So you’ve installed Windows 8. You’ve figured out how to get your favorite desktop programs working, and now you’re wondering what the Metro environment has to offer.
Say what you will about the new Windows 8 Metro interface – called “Modern” by Microsoft – but one thing it’s done is create an ecosystem of apps. It’s been a breath of fresh air, bringing new concepts to the PC platform and apps that otherwise wouldn’t be offered.
Below I’ve listed some apps to check out. It’s not meant to be a list of the best Windows 8 apps; rather, it’s meant to be a list of apps those curious about the platform should check out first. These apps all point in some ways to Microsoft’s plans for the platform, and also do a good job of utilizing Metro’s strengths Go through them if you’re wondering what this new ecosystem has to offer – and what its evolution might look like.

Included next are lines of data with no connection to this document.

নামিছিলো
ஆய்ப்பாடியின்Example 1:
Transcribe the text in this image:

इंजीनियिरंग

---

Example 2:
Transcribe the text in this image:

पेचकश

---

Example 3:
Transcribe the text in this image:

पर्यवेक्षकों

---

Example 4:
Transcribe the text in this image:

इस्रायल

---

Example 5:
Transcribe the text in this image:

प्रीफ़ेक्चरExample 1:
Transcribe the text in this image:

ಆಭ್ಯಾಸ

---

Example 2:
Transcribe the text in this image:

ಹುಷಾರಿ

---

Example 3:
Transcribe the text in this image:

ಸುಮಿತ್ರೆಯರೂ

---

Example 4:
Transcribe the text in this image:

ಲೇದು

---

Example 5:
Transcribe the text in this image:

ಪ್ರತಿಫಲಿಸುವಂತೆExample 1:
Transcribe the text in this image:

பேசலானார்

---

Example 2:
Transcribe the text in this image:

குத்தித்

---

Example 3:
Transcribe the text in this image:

Think it’s stupid to start with Minesweeper? Think again. Microsoft only included games in early versions of Windows to help new users learn basic concepts, such as the click-and-drag or the menu. So it’s only natural to look at updated versions of these games to learn what Microsoft thinks users will get from Windows 8 apps – and to learn how to use these apps yourself.

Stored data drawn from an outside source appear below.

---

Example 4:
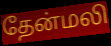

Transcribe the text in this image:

தேன்மலி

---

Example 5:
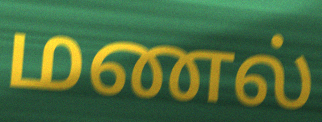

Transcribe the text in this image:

மணல்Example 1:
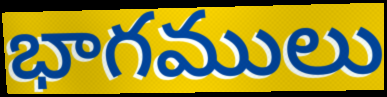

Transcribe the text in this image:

భాగములు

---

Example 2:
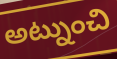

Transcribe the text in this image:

అట్నుంచి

The answer? New features, online integration, advertising, and everything taking up the entire screen regardless of whether that’s necessary or not. Curious about what’s new? Read more about the Windows 8 version of Minesweeper, and it’s Adventure Mode.
Twitter released an official Mac app years ago, but never got around to putting out a Windows version. Until, that is, Windows 8 came out. This new version of Twitter takes up an entire screen, but don’t think that space is all wasted. Links are opened within the app, allowing you to read articles and see pictures without leaving Twitter.
The Mac app, in contrast, is thin – designed to run alongside a browser. Apps in Windows 8 are meant to be integrated, combining complete experiences into one package. Read more about Twitter for Windows 8, if you’re curious.
Prefer Facebook to Twitter? There’s yet to be an official Windows 8 Facebook app, but Mine is a decent Facebook client for Windows 8 if you’re curious.
Windows 8 is meant to run on two mostly unrelated platforms: tablets controlled by touch screens and desktop computers driven by the mouse and keyboard. Sure, there are devices that use both input methods, but most devices are one or the other. The result can be apps not quite feeling at home in one of these two use cases.
NextGen Reader is different. The app – which currently integrates with Google Reader but will be independent when that service shuts down – offers two interfaces. The desktop one will be familar to most RSS users, and the touch interface allows for readers to quickly page through a list of feeds.
Is this hybrid approach one more Windows 8 apps will take? Only time will tell. Read more about NextGen Reader, if you’re interested.
Or, if you want to read news but prefer not to manage RSS feeds, you should check out these fullscreen news apps for Windows 8.
Love Reddit? You’ll love RedditToGo, then. This Windows 8 app – similar to the Twitter one mentioned above – integrates the content shared on Reddit. You can scroll through Reddit comments about an article without closing the article itself.
It – and Reddit apps like it – are great examples of what Metro feels like when it’s working well. The complete Reddit experience – browsing, reading, commenting – all in one interface, without the need for tabs. Read more about RedditToGo.
Microsoft Office 2013
Office is Microsoft’s flagship software. It’s basically mandatory on Windows, installed on many Macs and – if online buzz is anything to go by – desired by Android and iPhone/iPad owners. The Surface Pro – the flagship Windows 8 tablet – comes with Office 2013 by default. It’s not a stretch to say that Microsoft’s hopes and dreams for the Metro user interface are tied to Office 2013.
Office 2013 can run two ways: as a traditional desktop app, or as a Metro app. It’s an interesting hybrid approach; one you can read all about in our Office 2013 manual, which goes over all the new features. Read it to discover what Metro means for Office.
Tried these and other Metro apps, and still find yourself missing the desktop? It might be time to throw in the towel, then. Classic Shell allows you to boot directly into the desktop, and also brings back the Start Menu Windows 8 removed.
The Metro interface may well be the future of Windows, but if you’d like to stay in the present just a little longer, this is a great compromise. Read more about Classic Shell.
Our very own Chris feels that Microsoft is trying to kill the traditional desktop. I’m a fan of what Metro could become, but I sincerely hope this isn’t the case. For getting actual work done, the desktop is still best. Its multiple windows interface is simply great for multitasking.